Decay series of Actinides, including Uranium, Protactinium, Thorium, and Lead

=== Uranium and related isotopes ===
Uranium has many radioactive isotopes that continue emitting particles down a decay chain. Uranium-235 is in one such chain, and decays into protactinium-231 and then into other products. Uranium-238 is in a separate chain, decaying into a series of elements, including thorium-230. Both of these series end up forming lead, either lead-207 from uranium-235 or lead-206 from uranium-238. All of these decays are alpha or beta decays, meaning that they all follow first order rate equations of the form $dN/dt=\lambda N$, where λ is the half-life of the isotope in question. This makes it simple to determine the age of a sample based on the various ratios of radioactive isotopes that exist.

One way uranium isotopes are used is to date rocks from millions to billions of years ago. This is through uranium-lead dating. This technique uses zircon samples and measures the lead content in them. Zircon incorporates uranium and thorium atoms into its crystal structure, but strongly rejects lead. Thus, the only sources of lead in a zircon crystal are through decay of uranium and thorium. Both the uranium-235 and uranium-238 series decay into an isotope of lead. The half-life of converting ^{235}U to ^{207}Pb is 710 million years, and the half-life of converting ^{238}U to ^{206}Pb is 4.47 billion years. Because of high resolution mass-spectroscopy, both chains can be used to date rocks, giving complementary information about the rocks.
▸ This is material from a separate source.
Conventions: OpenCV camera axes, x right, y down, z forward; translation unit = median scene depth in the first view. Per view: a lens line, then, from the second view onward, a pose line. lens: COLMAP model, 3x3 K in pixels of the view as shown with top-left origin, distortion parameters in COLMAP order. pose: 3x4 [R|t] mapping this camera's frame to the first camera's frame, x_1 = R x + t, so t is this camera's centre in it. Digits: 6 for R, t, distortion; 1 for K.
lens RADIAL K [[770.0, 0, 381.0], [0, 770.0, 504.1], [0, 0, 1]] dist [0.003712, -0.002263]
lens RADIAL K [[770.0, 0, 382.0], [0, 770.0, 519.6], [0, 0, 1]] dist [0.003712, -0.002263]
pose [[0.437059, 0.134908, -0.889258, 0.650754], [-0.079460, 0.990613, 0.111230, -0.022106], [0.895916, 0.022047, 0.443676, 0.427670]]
The large difference in half-lives makes the technique robust over long time scales, from on the order of millions of years to on the order of billions of years.
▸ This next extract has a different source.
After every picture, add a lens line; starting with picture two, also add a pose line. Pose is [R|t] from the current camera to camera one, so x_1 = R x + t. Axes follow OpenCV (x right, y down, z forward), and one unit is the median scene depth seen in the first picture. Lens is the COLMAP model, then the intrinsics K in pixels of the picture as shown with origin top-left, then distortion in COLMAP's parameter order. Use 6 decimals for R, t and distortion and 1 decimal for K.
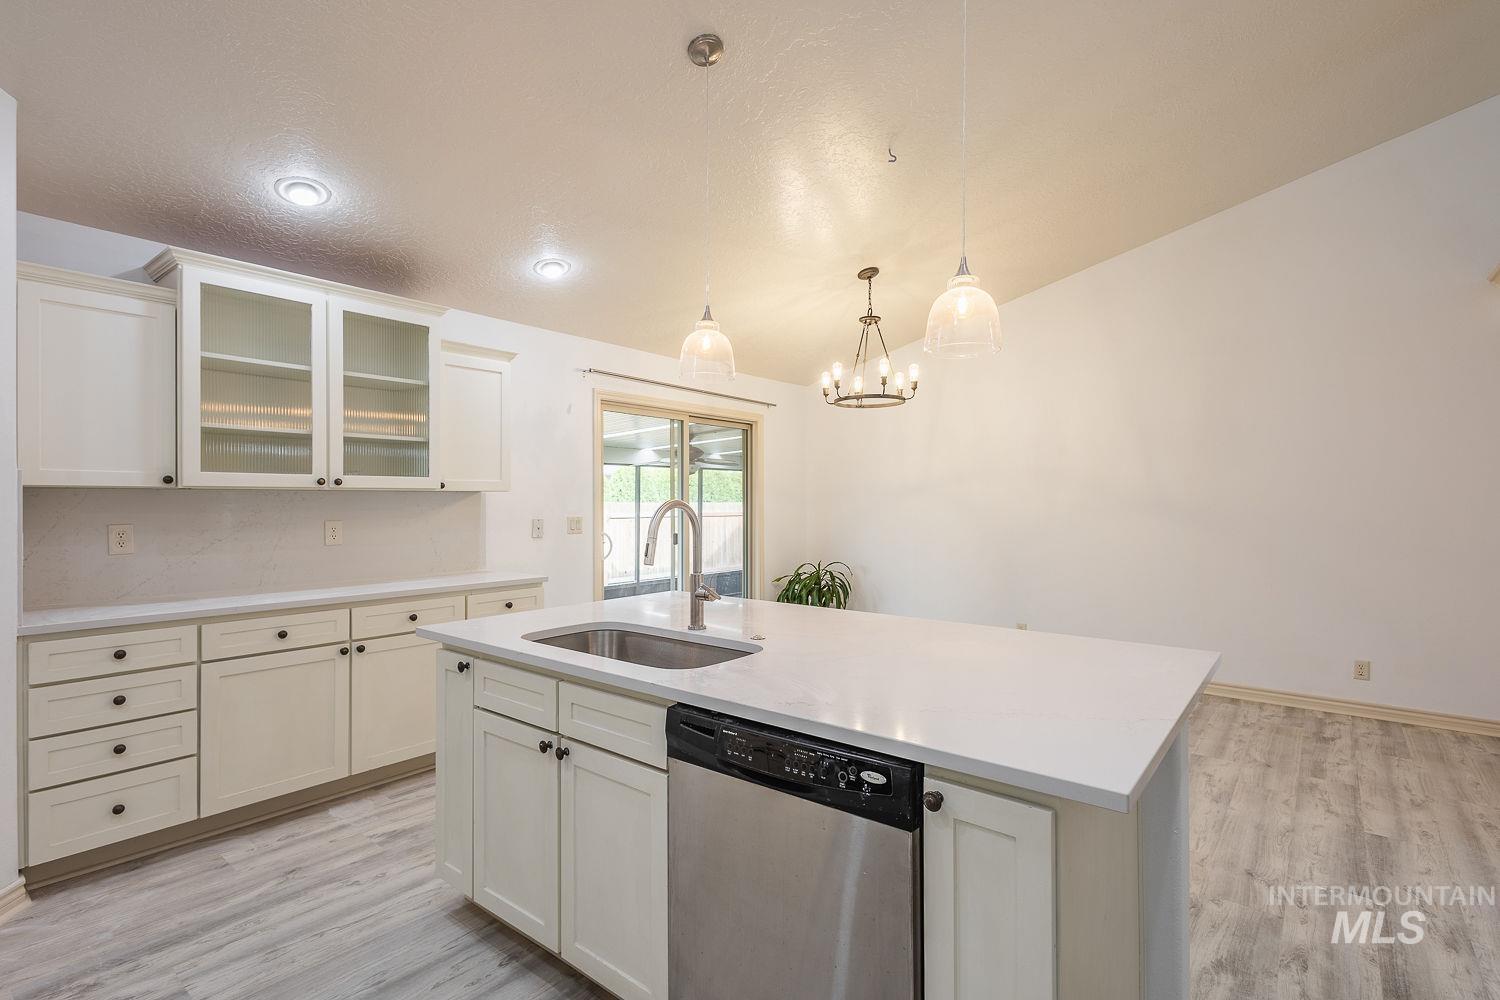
lens RADIAL K [[704.7, 0, 750.5], [0, 704.7, 499.6], [0, 0, 1]] dist [0.010650, -0.004007]
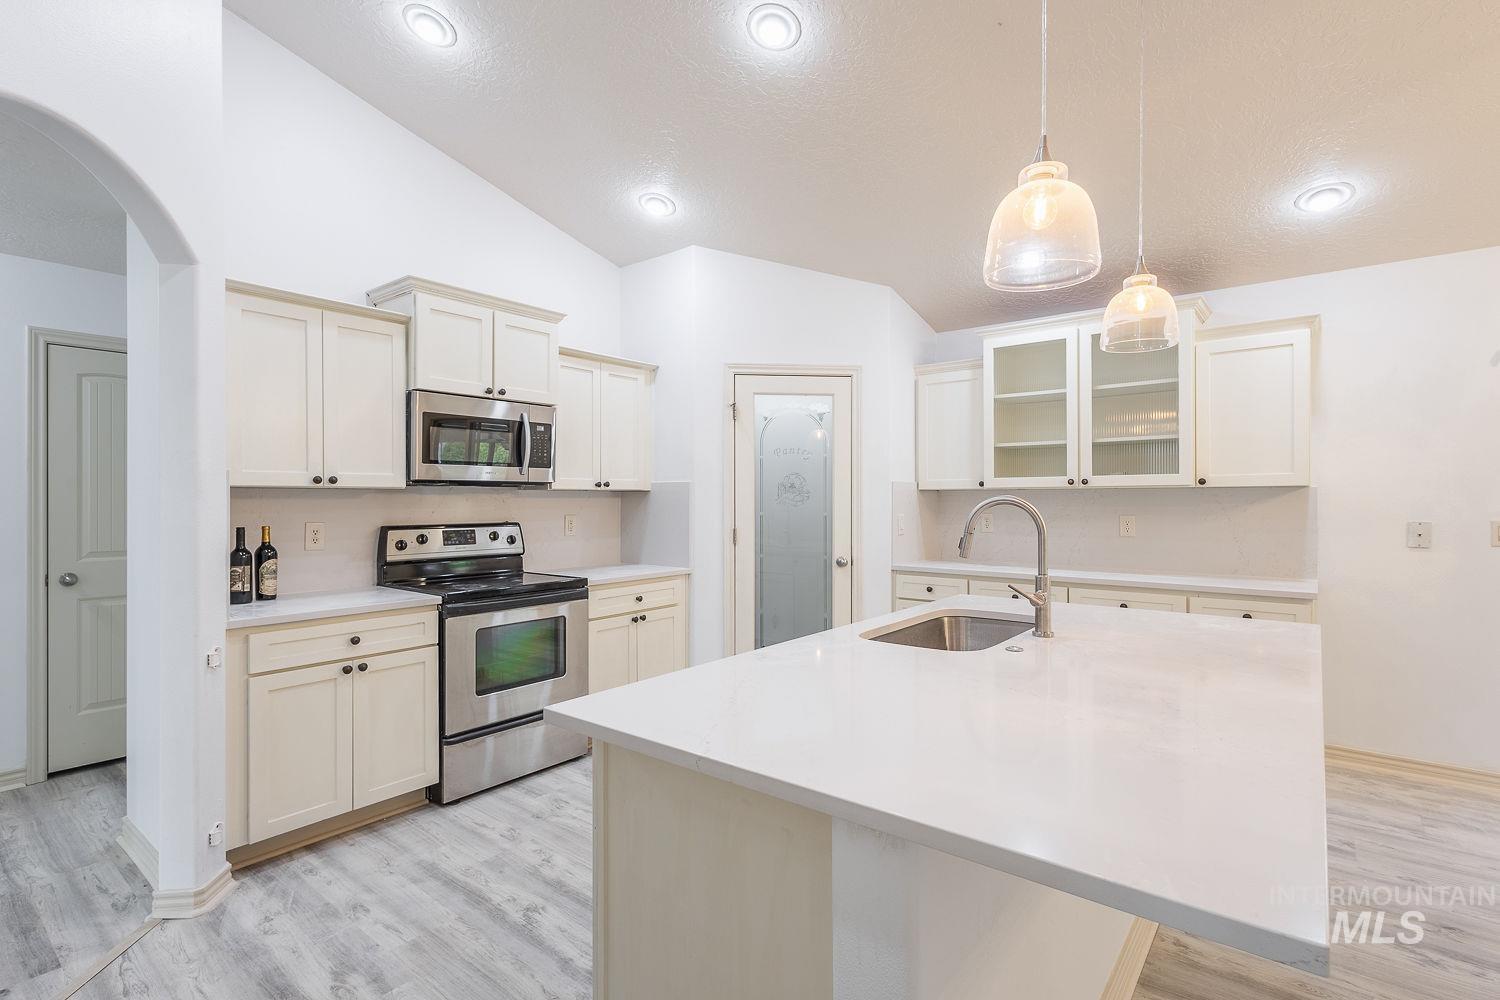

Another way uranium isotopes are used in environmental science is the ratio of ^{231}Pa/^{230}Th. These radiogenic isotopes have different uranium parents, but have very different reactivities in the ocean. The uranium profile in the ocean is constant because uranium has a very large residence time compared to the residence time of the ocean. The decay of uranium is thus also isotropic, but the daughter isotopes react differently. Thorium is readily scavenged by particles, leading to rapid removal from the ocean into sediments. By contrast, ^{231}Pa is not as particle-reactive, feeling the circulation of the ocean in small amounts before settling into the sediment. Thus, knowing the decay rates of both isotopes and the fractions of each uranium isotopes, the expected ratio of ^{231}Pa/^{230}Th can be determined, with any deviation from this value being due to circulation. Circulation leads to a higher ^{231}Pa/^{230}Th ratio downstream and a lower ratio upstream, with the magnitude of the deviation being related to flow rate. This technique has been used to quantify the Atlantic Meridional Overturning Circulation (AMOC) during the Last Glacial Maximum (LGM) and during abrupt climate change events in Earth's past, such as Heinrich events and Dansgaard-Oeschger events.

=== Neodymium ===

Neodymium isotopes are also used to determine circulation in the ocean. All of the isotopes of neodymium are stable on the timescales of glacial-interglacial cycles, but ^{143}Nd is a daughter of ^{147}Sm, a radioactive isotope in the ocean. Samarium-147 has higher concentrations in mantle rocks vs crust rocks, so areas that receive river inputs from mantle-derived rocks have higher concentrations of ^{147}Sm and ^{143}Nd. However, these differences are so small, the standard notation of a delta value are no blunt for it; a more precise epsilon value is used to describe variations in this ratio of neodymium isotopes. It is defined as $\epsilon \ce{_{Nd}} = \left( \frac{\left( \frac\ce{^{143}Nd}\ce{^{144}Nd} \right)_{sample}}{\left( \frac\ce{^{143}Nd}\ce{^{144}Nd} \right)_{standard}} -1 \right) \times 10000$

The only major sources of this in the ocean are in the North Atlantic and in the deep Pacific Ocean. Because one of the end-members is set in the interior of the ocean, this technique has the potential to tell us complementary information about paleoclimate compared to all other ocean tracers that are only set in the surface ocean.